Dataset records
# # # #

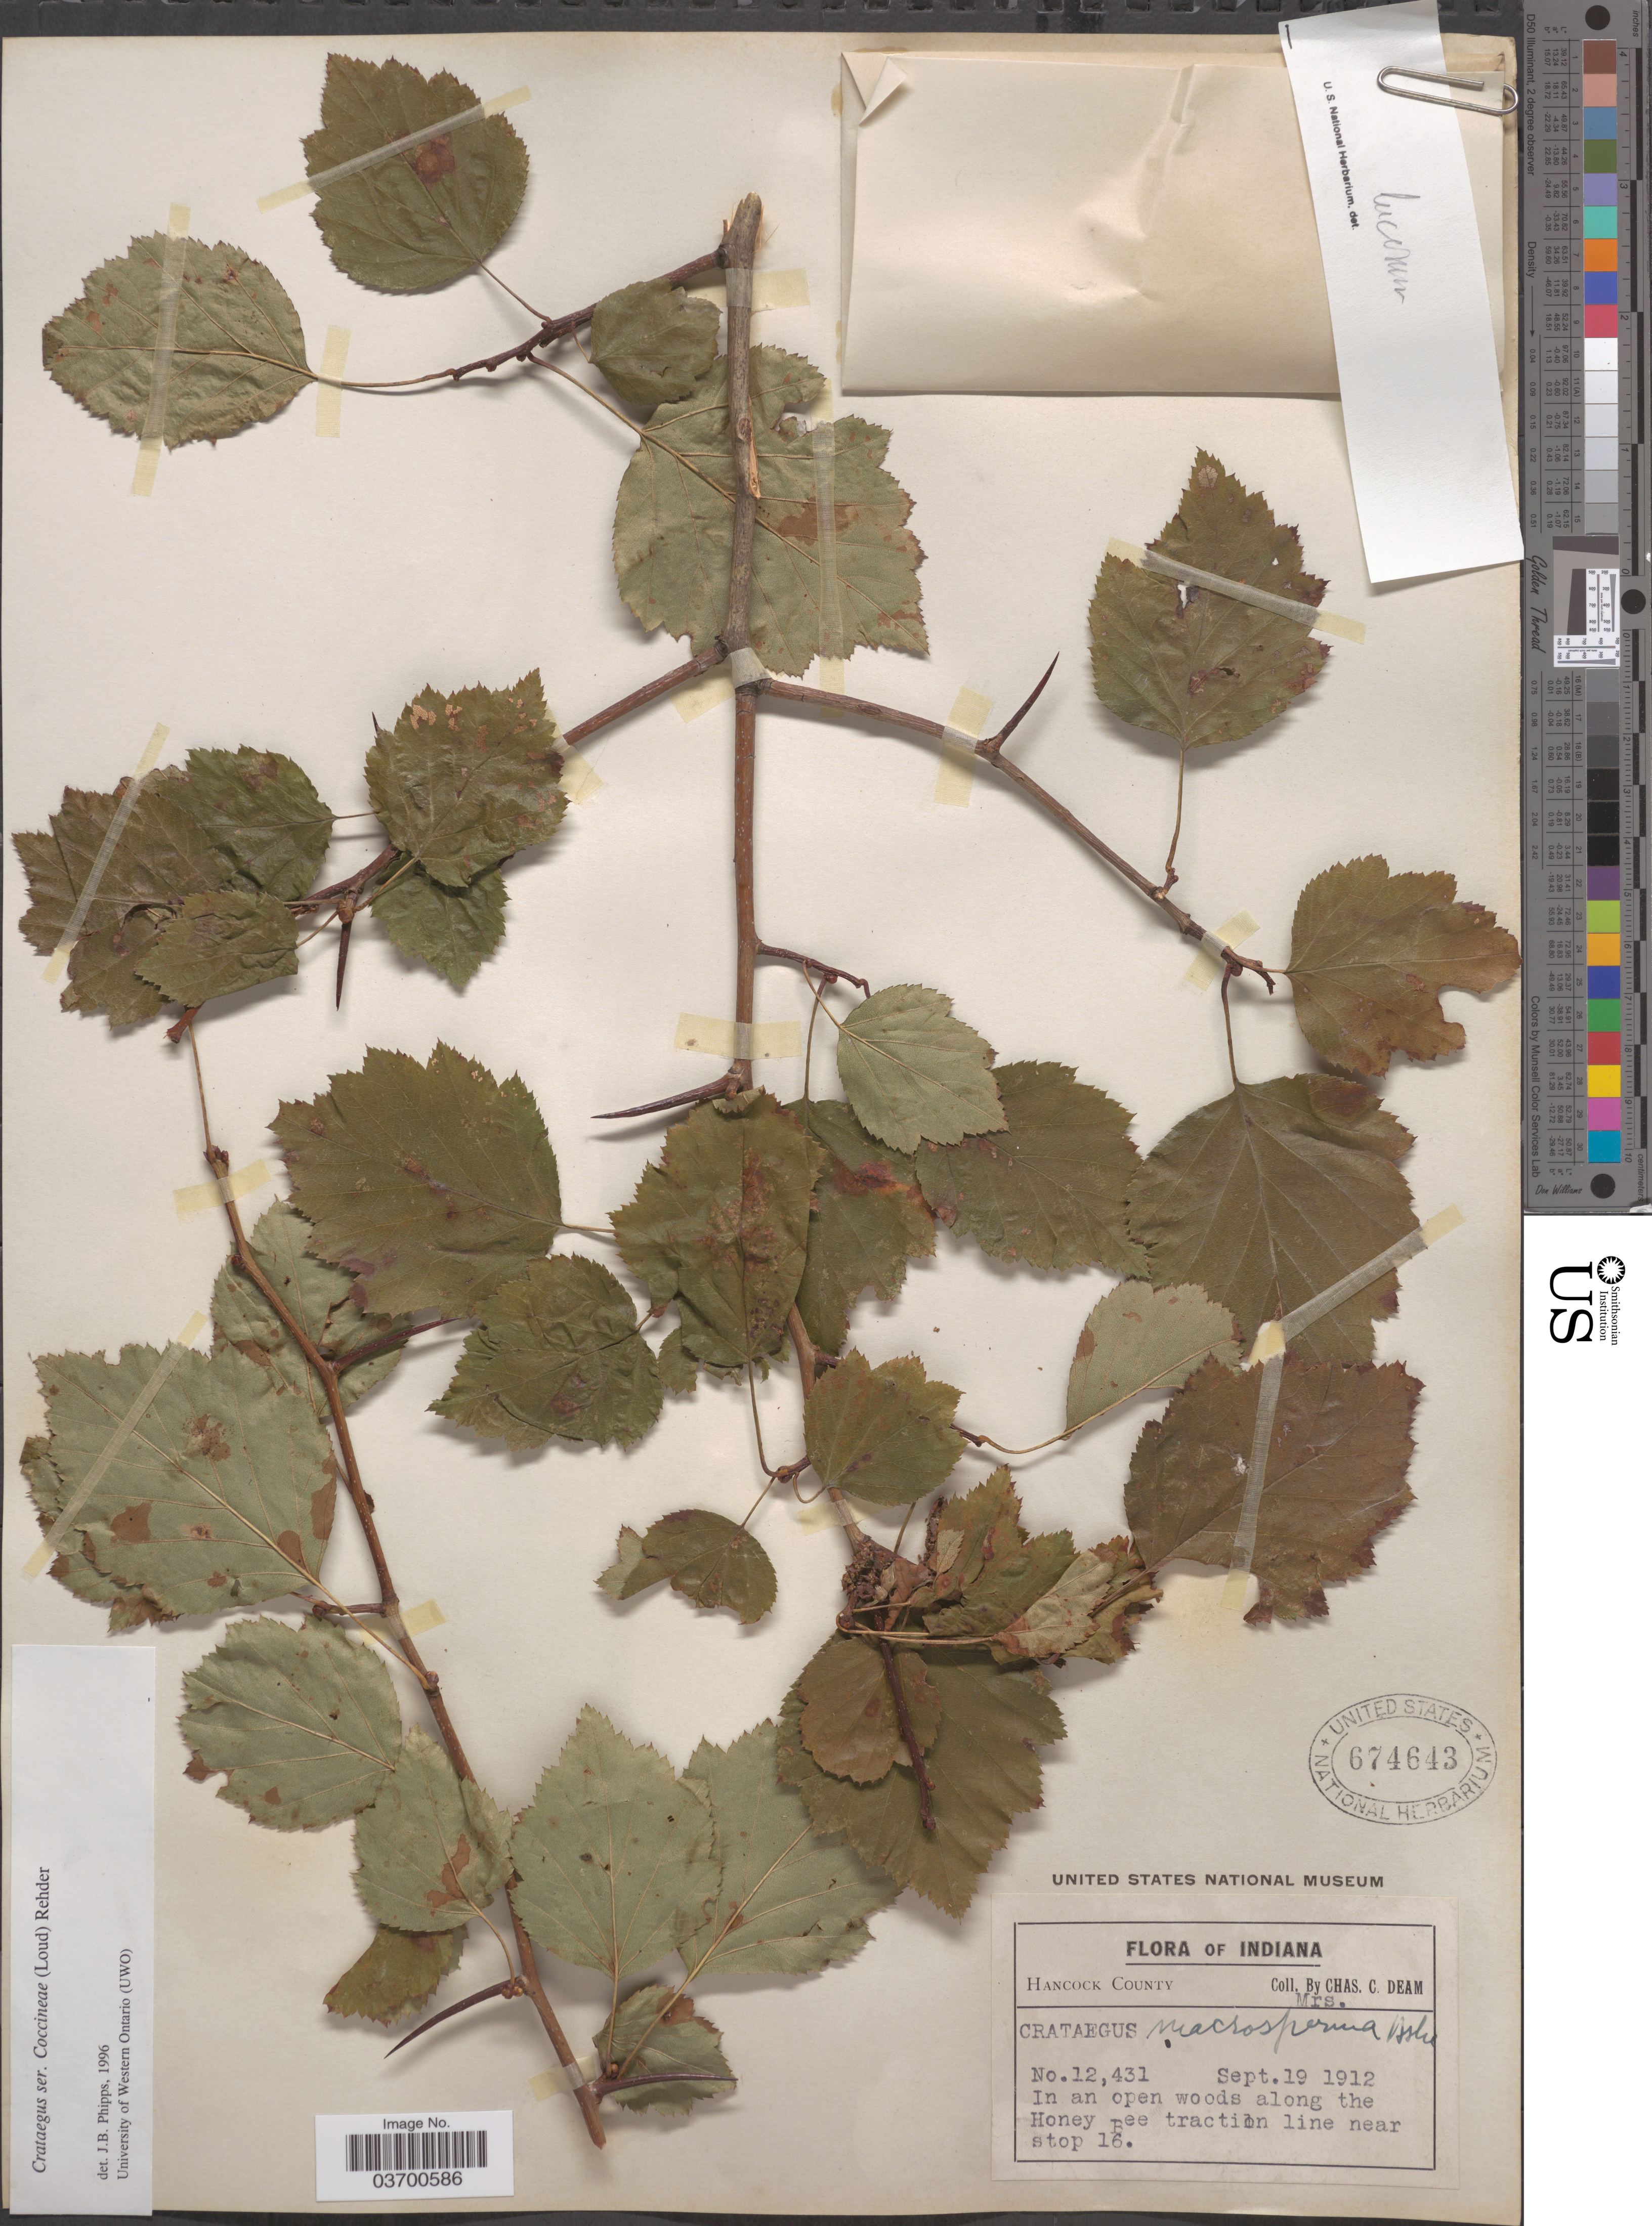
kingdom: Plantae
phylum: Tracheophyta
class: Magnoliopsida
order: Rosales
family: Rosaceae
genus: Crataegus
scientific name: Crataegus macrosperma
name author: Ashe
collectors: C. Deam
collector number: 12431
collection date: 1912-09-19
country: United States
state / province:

# # # #

» **Description of the task**: Copy every line of the rows above precisely as it appears, leaving out the pictures.

» **Worked answer**:
kingdom: Plantae
phylum: Tracheophyta
class: Magnoliopsida
order: Rosales
family: Rosaceae
genus: Crataegus
scientific name: Crataegus macrosperma
name author: Ashe
collectors: C. Deam
collector number: 12431
collection date: 1912-09-19
country: United States
state / province:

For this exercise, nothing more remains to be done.